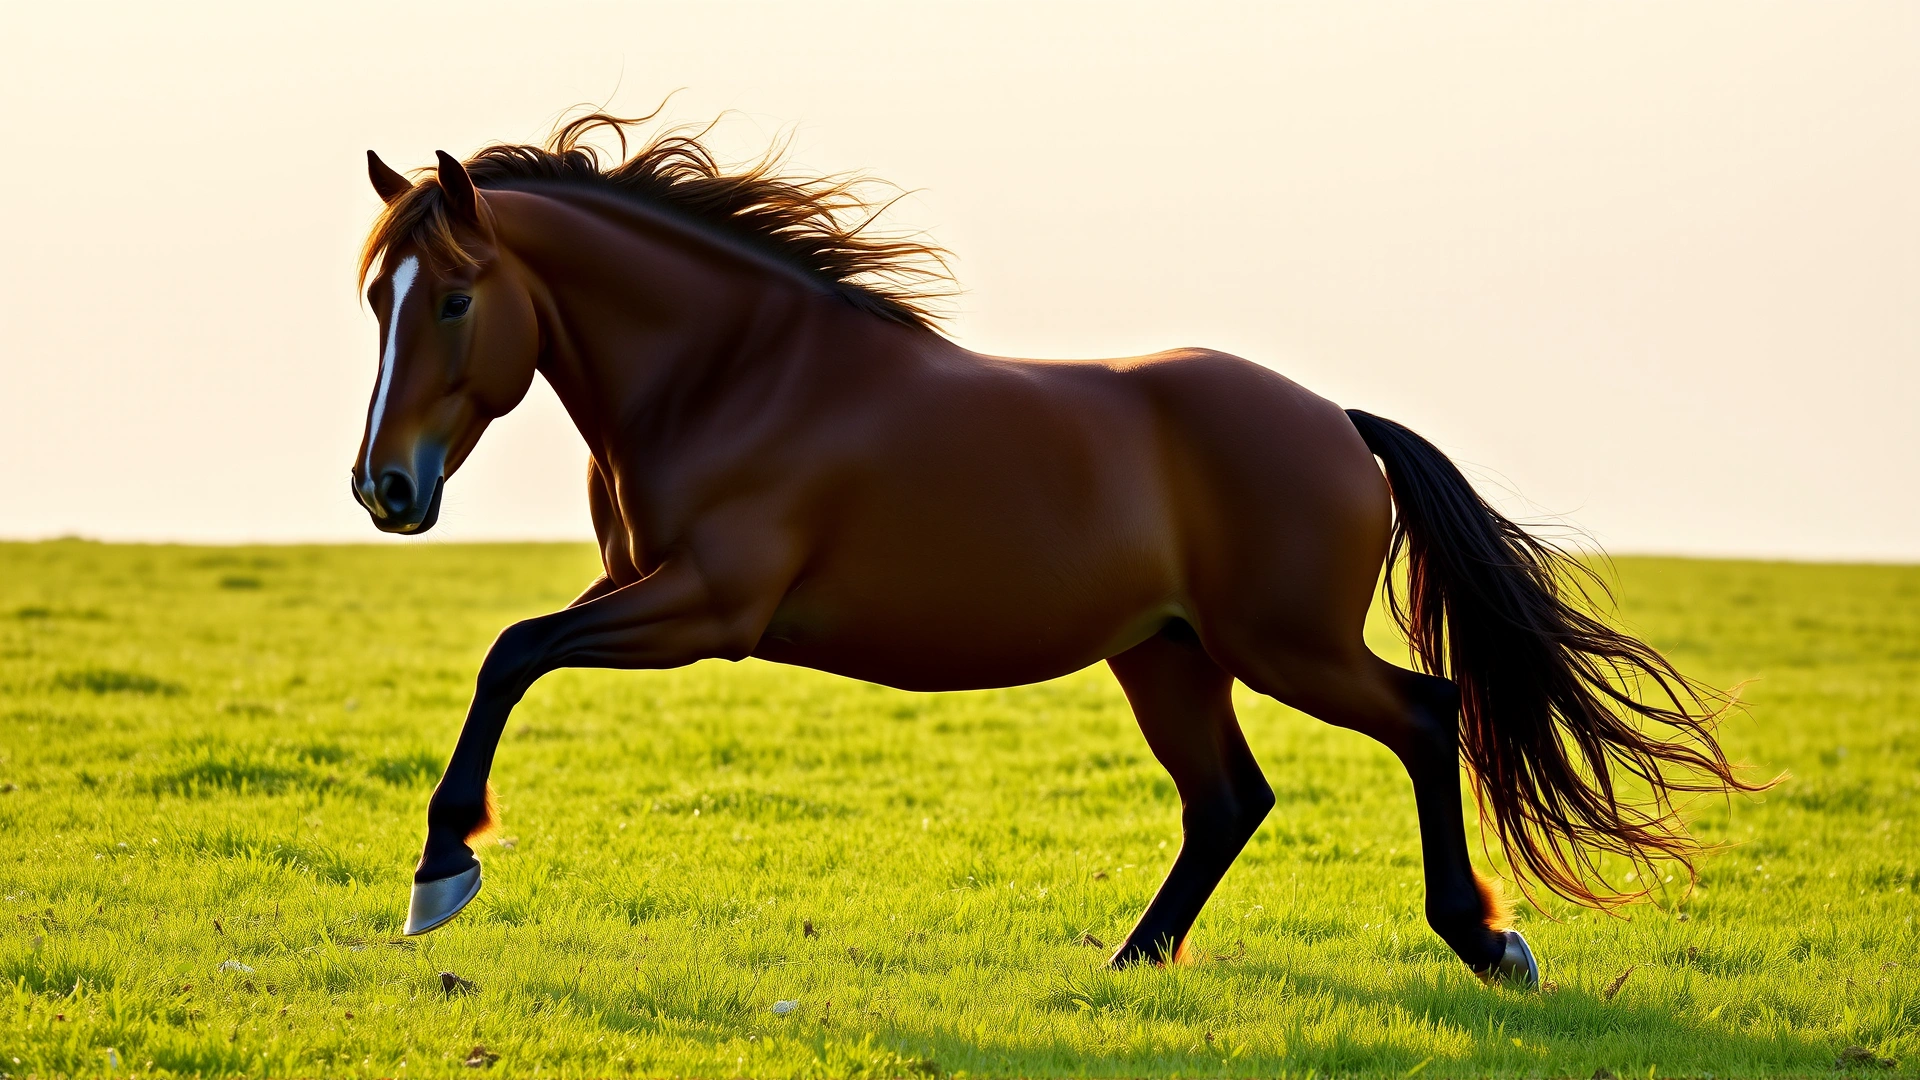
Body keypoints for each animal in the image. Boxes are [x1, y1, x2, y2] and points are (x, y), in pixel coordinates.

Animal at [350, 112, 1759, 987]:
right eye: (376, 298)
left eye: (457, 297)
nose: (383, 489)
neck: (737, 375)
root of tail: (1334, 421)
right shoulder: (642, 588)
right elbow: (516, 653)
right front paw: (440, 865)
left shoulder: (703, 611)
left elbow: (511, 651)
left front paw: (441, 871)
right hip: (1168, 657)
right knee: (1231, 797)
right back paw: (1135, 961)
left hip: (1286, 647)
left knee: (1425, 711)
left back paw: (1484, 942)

***

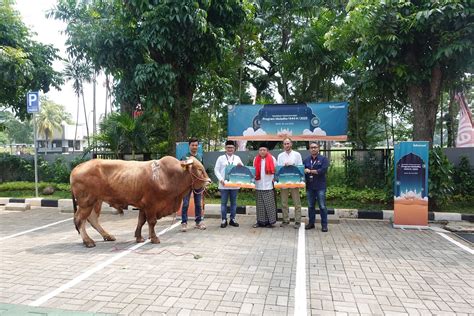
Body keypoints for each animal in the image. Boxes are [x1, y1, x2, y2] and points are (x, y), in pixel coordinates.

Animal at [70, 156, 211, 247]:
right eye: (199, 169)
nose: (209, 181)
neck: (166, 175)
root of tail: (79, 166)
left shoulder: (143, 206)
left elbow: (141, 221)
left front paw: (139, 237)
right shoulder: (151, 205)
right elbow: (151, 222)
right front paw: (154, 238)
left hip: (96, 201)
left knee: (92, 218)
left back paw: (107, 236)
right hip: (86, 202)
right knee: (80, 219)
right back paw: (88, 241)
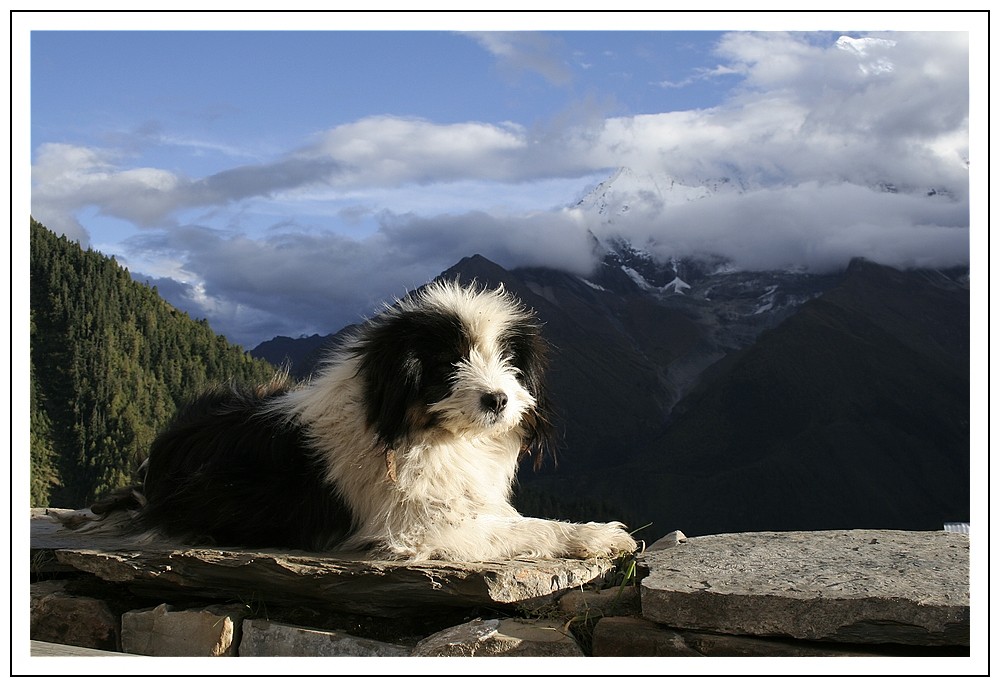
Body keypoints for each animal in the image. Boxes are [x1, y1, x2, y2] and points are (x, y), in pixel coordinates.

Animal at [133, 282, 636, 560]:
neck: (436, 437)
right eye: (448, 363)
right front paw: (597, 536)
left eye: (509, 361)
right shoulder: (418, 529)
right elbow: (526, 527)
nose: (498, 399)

***

Your goal: Please return all lines in the material above that include the word "front".

Response:
right front paw: (440, 865)
left front paw: (441, 871)
left front paw: (139, 237)
right front paw: (154, 238)
right front paw: (597, 536)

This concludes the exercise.